Looking at the logs I see

Sep 15 10:41:54 5557ffdad223d394 netd[840]: WARNING:  get_lldp: The output of /usr/sbin/lldpctl is not in the expected format.  LLDP output might be incomplete.
Sep 15 10:41:58 5557ffdad223d394 dhclient[3259]: DHCPDISCOVER on eth0 to 255.255.255.255 port 67 interval 10
Sep 15 10:42:08 5557ffdad223d394 dhclient[3259]: DHCPDISCOVER on eth0 to 255.255.255.255 port 67 interval 11
Sep 15 10:42:19 5557ffdad223d394 dhclient[3259]: DHCPDISCOVER on eth0 to 255.255.255.255 port 67 interval 11
Sep 15 10:42:30 5557ffdad223d394 dhclient[3259]: DHCPDISCOVER on eth0 to 255.255.255.255 port 67 interval 8
Sep 15 10:42:38 5557ffdad223d394 dhclient[3259]: DHCPDISCOVER on eth0 to 255.255.255.255 port 67 interval 8
Sep 15 10:42:38 5557ffdad223d394 dhclient[3259]: 5 bad udp checksums in 5 packets
Sep 15 10:42:46 5557ffdad223d394 dhclient[3259]: No DHCPOFFERS received.
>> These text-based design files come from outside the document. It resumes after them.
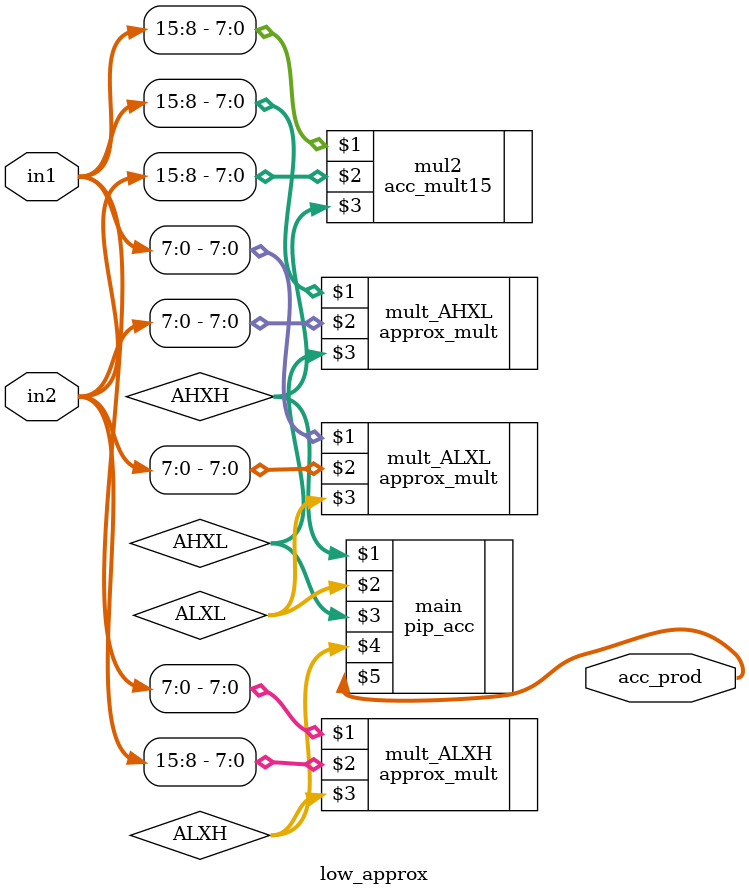
<source format=sv>
`include"adder_21.v"
`include"multiplier_4b.sv"
`include"aprox_mult_8b.v"
`include"accurate_mult.sv"
`include"pip_acc.sv"


module accurate_mode(input [15:0]in1,in2,output [31:0]acc_prod);
	wire [15:0]ALXL,AHXH,AHXL,ALXH;
	acc_mult15 mul1(in1[7:0],in2[7:0],ALXL);
	acc_mult15 mul2(in1[15:8],in2[15:8],AHXH);
	acc_mult15 mul3(in1[15:8],in2[7:0],AHXL);
	acc_mult15 mul4(in1[7:0],in2[15:8],ALXH);
	pip_acc main(AHXH,ALXL,AHXL,ALXH,acc_prod);

endmodule

// VERY APPROXIMATE MULTIPLIER
module vhigh_approx(input [15:0]in1,in2,output [31:0]acc_prod);
	wire [15:0]ALXL,AHXH,AHXL,ALXH;
	approx_mult mult_ALXL(in1[7:0], in2[7:0], ALXL);
 // acc_mult15 mul1(in1[7:0],in2[7:0],ALXL);
	acc_mult15 mul2(in1[15:8],in2[15:8],AHXH);
	acc_mult15 mul3(in1[15:8],in2[7:0],AHXL);
	acc_mult15 mul4(in1[7:0],in2[15:8],ALXH);
	pip_acc main(AHXH,ALXL,AHXL,ALXH,acc_prod);

endmodule

module high_approx(input [15:0]in1,in2,output [31:0]acc_prod);
	wire [15:0]ALXL,AHXH,AHXL,ALXH;
	approx_mult mult_ALXL(in1[7:0], in2[7:0], ALXL);
 // acc_mult15 mul1(in1[7:0],in2[7:0],ALXL);
	acc_mult15 mul2(in1[15:8],in2[15:8],AHXH);
	approx_mult mult_AHXL(in1[15:8], in2[7:0], AHXL);
	//acc_mult15 mul3(in1[15:8],in2[7:0],AHXL);
	acc_mult15 mul4(in1[7:0],in2[15:8],ALXH);
	pip_acc main(AHXH,ALXL,AHXL,ALXH,acc_prod);

endmodule

module low_approx(input [15:0]in1,in2,output [31:0]acc_prod);
	wire [15:0]ALXL,AHXH,AHXL,ALXH;
	approx_mult mult_ALXL(in1[7:0], in2[7:0], ALXL);
	approx_mult mult_AHXL(in1[15:8], in2[7:0], AHXL);
	approx_mult mult_ALXH(in1[7:0], in2[15:8], ALXH); 

	acc_mult15 mul2(in1[15:8],in2[15:8],AHXH);
	pip_acc main(AHXH,ALXL,AHXL,ALXH,acc_prod);

endmodule


</source>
So looks like the UDP checksum set by the ignite sandbox is incorrect. Let me confirm with the pcap.

networkop commented 2 years ago

image

networkop commented 2 years ago

yep, can confirm , running ethtool --ofload vm_eth0 tx off inside the ignite sandbox fixes the problem

GrigoriyMikhalkin commented 2 years ago

@networkop Wow, that was cool) Just was able to make it work locally too.

What would you suggest to do next, regarding CL 3.7 support in containerlab? I suppose we should wait for fix to ignite and then add kernel mapping to containerlab?

networkop commented 2 years ago

yeah, those two things should cover it. If you could run some additional tests on it in the meantime, to make sure no other functionality is affected, that would be great.